The numbers also show that a general lack of staff may translate to a lack of RN-level nurses on site as well. As part of the evaluations, KHN also rated the nursing home facilities based on registered nurse staffing and best and worst nurse-staffed days, looking at the top 10 percent of days in the three-month period with the most and least staffing.
Of the 28 facilities in Houston with a one-star staffing rating, 17 also had a much below average rating on RN staff, with most of them having one nurse for every 20 residents, even on their best days, and with that ratio soaring on the bad ones. So if it seems like there simply aren’t enough people to handle the residents at a facility, the odds are decent that there might not be as many nurses on site either. (These numbers also play into the other point KHN recently pointed out, that nursing homes have been drastically inflating the number of workers on hand for patients, particularly on weekends, as reported by The New York Times.)
However, having a high or low staffing rating isn’t always indicative of the facility’s overall rating, which looks at staffing, quality measures, and health inspection data.
Some cases are obvious, of course. Highland Park Care Center, in Woodland Heights, holds 64 certified beds, and had a ratio of 16-to-1 residents per nurse on their best-staffed days and 35-to-1 on their worst. Texas Institute for Clinically Complex Care, out past Jersey Village, has 120 certified beds, and had a ratio of 39-to-1 on their best days and 60-to-1 on their worst. And the results in this case, are about what you’d expect. While Highland Park Care Center has an average rating from Nursing Home Compare, the Texas Institute for Clinically Complex Care facility has garnered a one-star overall rating on Nursing Home Compare as well.
On the other hand, St.
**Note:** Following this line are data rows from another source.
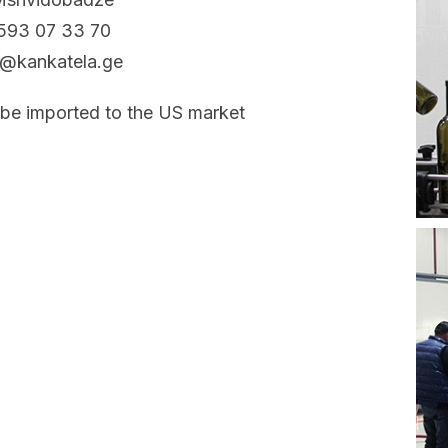
593 07 33 70
t@kankatela.ge
 be imported to the US market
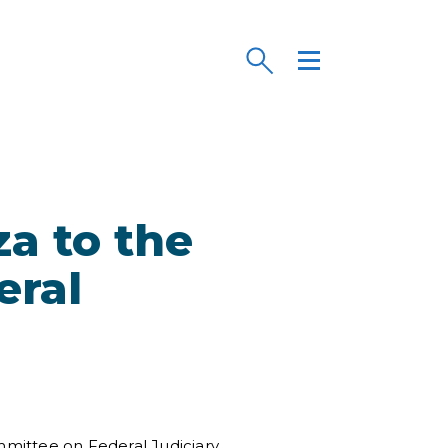
a to the
eral
ittee on Federal Judiciary,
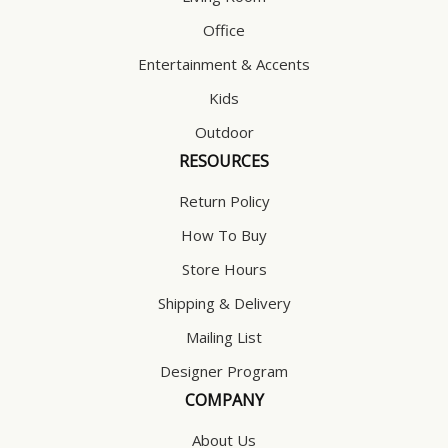
Office
Entertainment & Accents
Kids
Outdoor
RESOURCES
Return Policy
How To Buy
Store Hours
Shipping & Delivery
Mailing List
Designer Program
COMPANY
About Us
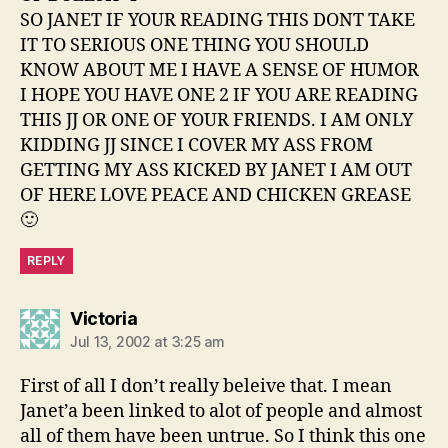
SO JANET IF YOUR READING THIS DONT TAKE
IT TO SERIOUS ONE THING YOU SHOULD
KNOW ABOUT ME I HAVE A SENSE OF HUMOR
I HOPE YOU HAVE ONE 2 IF YOU ARE READING
THIS JJ OR ONE OF YOUR FRIENDS. I AM ONLY
KIDDING JJ SINCE I COVER MY ASS FROM
GETTING MY ASS KICKED BY JANET I AM OUT
OF HERE LOVE PEACE AND CHICKEN GREASE
🙂
REPLY
says:
Victoria
Jul 13, 2002 at 3:25 am
First of all I don’t really beleive that. I mean
Janet’a been linked to alot of people and almost
all of them have been untrue. So I think this one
Joseph Medical Center has a five-star staffing rating, but overall is rated below average due to its poor health inspection and quality measure ratings. And Park Manor of CyFair in Houston, which received one star in staffing levels, has an overall rating of four stars, being much above average in quality measures and above average in health inspections. Similarly, Windsor Houston also has a four-star rating, being much above average in health inspections and average in quality measures. How is this possible?
Well, because staffing isn’t everything. A facility can have a low staffing rating, but still merit a good overall due to how CMS rates nursing homes. When calculating the overall rating, they begin with the health inspection rating. If the staffing rate is higher or is four or five stars, then another star is added to the overall rating. If the staffing rating is only one star, then only one star is subtracted to the overall rating. If the quality measures rating is much above average, then one star is added; if the rating is one star, then a star is taken away from the overall.
Aside from all of that though, it may be comforting to know that while Houston’s staffing levels were troubling, the city was not the worst offender in Texas. In Dallas, 62 percent of nursing home facilities, 18 out of 29 studied, were rated as much below the average. In San Antonio, 33 facilities out of 61 studied were also given a one-star staffing rating. So yeah, we’re not the worst, but just barely. Austin did better than everyone else, including us, with only 36 percent of the 25 facilities examined there garnering a low rating for staffing numbers.